Jun 12, 20263 min read

Hooks vs. Instructions: What Building (and Un-Building) claude-to-agy Taught Me

MCP
Claude Code
Python
AI tooling
agents
claude-to-agy

Before agy-bridge, there was claude-to-agy — a Python MCP bridge (v1.0.0 on PyPI, FastMCP, runnable via uvx claude-to-agy) exposing a single delegate_to_agy tool that ships heavy work from Claude Code to the Antigravity CLI. It worked. But its real value was as a first draft: the most instructive feature in its history is one I added, watched fail, and deleted.

The deleted feature: enforcement by interception

The delegation rules live in CLAUDE.md/SKILL.md — instructions the agent is supposed to follow. But subagents spawned by Claude Code don't reliably inherit project instructions, so they'd cheerfully run grep across a repo or an unbounded git log, burning exactly the tokens the bridge exists to save.

My fix was muscular: a PreToolUse hook intercepting every Bash call and hard-blocking commands matching grep, git diff, git log — exit 1, command refused, go delegate instead.

It lasted three weeks.
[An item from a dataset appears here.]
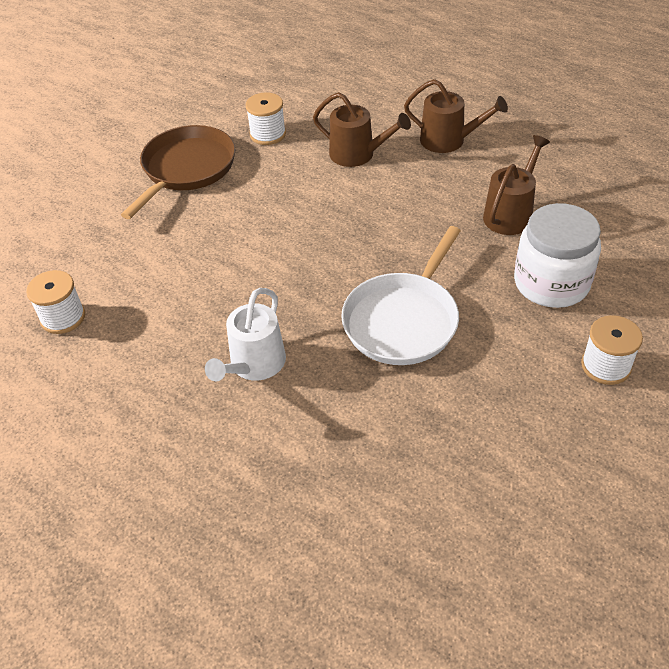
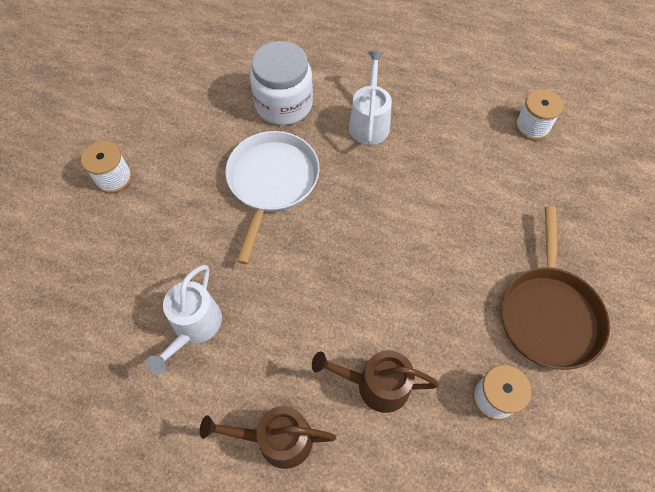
camera: 160 degrees right, 15 degrees up
(510, 214) = (194, 326): brown watering can -> white watering can
(551, 283) = (154, 247): white jar -> white jar (284, 104)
The post-mortem writes itself:

Substring matching can't read intent. The rules explicitly permit bounded queries — git log -n 5, git diff --stat are cheap and correct to run directly. The hook couldn't tell git log -n 5 from git log --all -p and blocked both. The policy had nuance; the enforcer had string.contains.
It broke workflows it had never met. Internal Claude Code operations and legitimate subagent flows need to inspect changes. A blanket block doesn't redirect those to delegation — it just fails them, aggressively, mid-task.
It made installation hostile. The hook required hand-editing ~/.claude/settings.json globally — config debt in every user's home directory for a tool meant to be uvx-and-go.

The deletion taught the actual lesson: when your user is a language model, instructions are not the weak substitute for enforcement — they're the more capable mechanism. A rule like "delegate unbounded history digs; run bounded ones yourself" is trivial for a model to apply and nearly impossible to express as command-string regexes. I was using 2010s tooling instincts (lint it! block it in CI!) on a 2020s interface whose whole point is judgment. Guardrails that can't read intent will always be simultaneously too strict and too weak.

What survived: the consume-vs-operate test

The routing heuristic from claude-to-agy's rule files is the piece I still use everywhere:

Operate-on: if the agent will edit the thing, it must read it directly — even a 2,000-line file — because you can't safely edit what you know only from a summary.
Consume-and-discard: if the agent needs a verdict — search results, history archaeology, a review, research — delegate, because only the conclusion needs to enter context.

One question — "will the raw content be edited, or only concluded from?" — routes nearly every task correctly. It's the distilled answer to "when should an agent outsource its own reading?"

The rewrite, justified

claude-to-agy ended life well-engineered — src/ layout, Hatchling, ruff and pyright strict, Nox matrices across Python 3.10–3.14 — and that's precisely what made the conclusion legible: the ceiling wasn't code quality, it was shape. One generic delegate_to_agy(prompt, cwd, files) tool puts the burden of phrasing on the caller every time, where purpose-built tools with trigger-condition descriptions make delegation the path of least resistance. No session continuity meant every follow-up re-shipped context. Those are interface redesigns, not patches — hence agy-bridge: six tools, model routing, session trailers, strict failure mode.

The arc generalizes to most agent tooling being built right now: start by writing rules, resist the urge to bolt on interceptors when the rules occasionally miss, and when the tool's shape is wrong, reshape the tool instead of policing the agent. The first version's job is to teach you that; claude-to-agy did it well enough that I could throw it away.